Kickstarter games often need to reach the widest audience possible. In doing so, extra care is taken to cater to multiple platforms. It does not take long to drum up a list of successfully funded Kickstarter projects that offer Mac, Windows, and even Linux support (e.g., Lacuna Passage, Satellite Reign, Clash of the Monsters, Ghost Control Inc., Tesla Breaks the World). Although certainly making up a smaller market share, Linux and Mac users are being treated quite kindly by the Kickstarter creator base.
It is only natural that as we get closer to next-gen console launch that more projects will be attracted to the open platform that both Sony and Microsoft are touting. In fact, this has already begun with projects that are advertizing future releases on PS4 (e.g., Liege, Soul Saga). Now that Microsoft is gearing up to announce some sort of indie platform at GamesCom, I would think that other Kickstarter creators will follow suit and opt for supporting the widest possible user base possible.

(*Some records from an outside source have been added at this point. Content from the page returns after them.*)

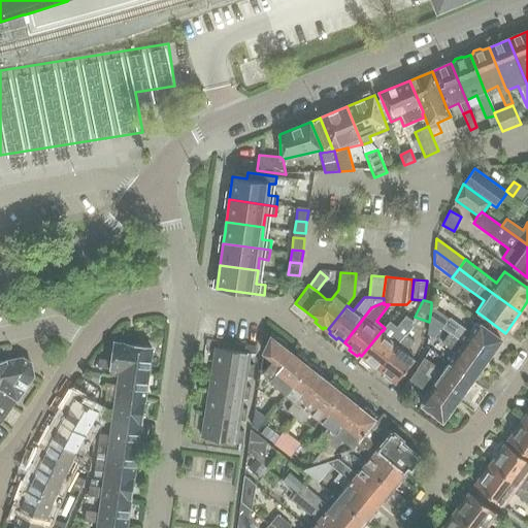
[(430,315),(430,318),(441,328),(442,328),(448,320),(449,319),(431,306),(430,315)]
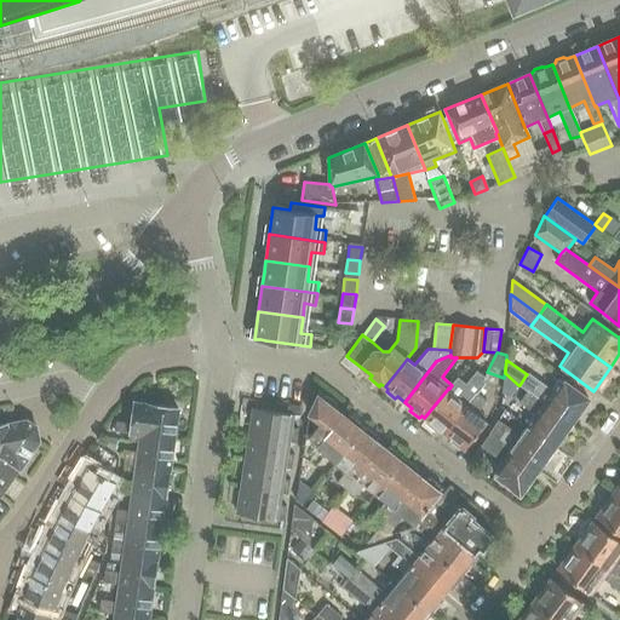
[(447,390),(424,418),(428,420),(425,423),(435,430),(437,428),(445,434),(476,394),(477,394),(484,384),(482,382),(484,378),(476,371),(466,384),(458,378),(449,389),(448,388),(447,390)]
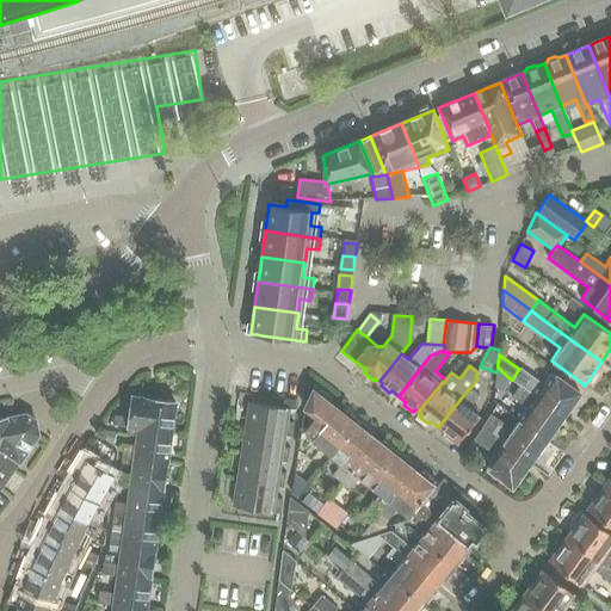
[(498,368),(494,387),(501,392),(511,380),(498,368)]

Looking at the pages for Liege and Soul Saga, the distribution options become more convoluted as different platforms are accommodated. DRM-free is the popular trend right now, but those policies don’t sit well with console creators so each platform will need its own key. By offering a DRM-free copy, a steam code, WiiU code, PSVita code and PS4 code, Liege had to create tiers for each key. This creates an environment where the product you receive can be pertinent to the platforms you own, but mixing in reward tiers and stretch goals complicates the Kickstarter interface.
What we have, then, is a long-gestating Steam Greenlight for multiple platforms where supporters vote with their money on which games come to console. In fact, it will be hard to believe if someone thinks up an idea for an indie game that could be produced rather quickly that they would not pursue a Kickstarter fundraiser. If the game doesn’t succeed then it’s possible there wasn’t much interest in the game anyway (assuming a reasonable funding goal), versus creating a successful indie game on consoles and missing out on possible capital.
Unless there is some other unforeseen restriction, I will not be surprised when Kickstarter, or whichever crowd-funding site is popular when next-gen consoles hit full-stride, becomes a pipeline to the PS4 and XB1 indie game platform.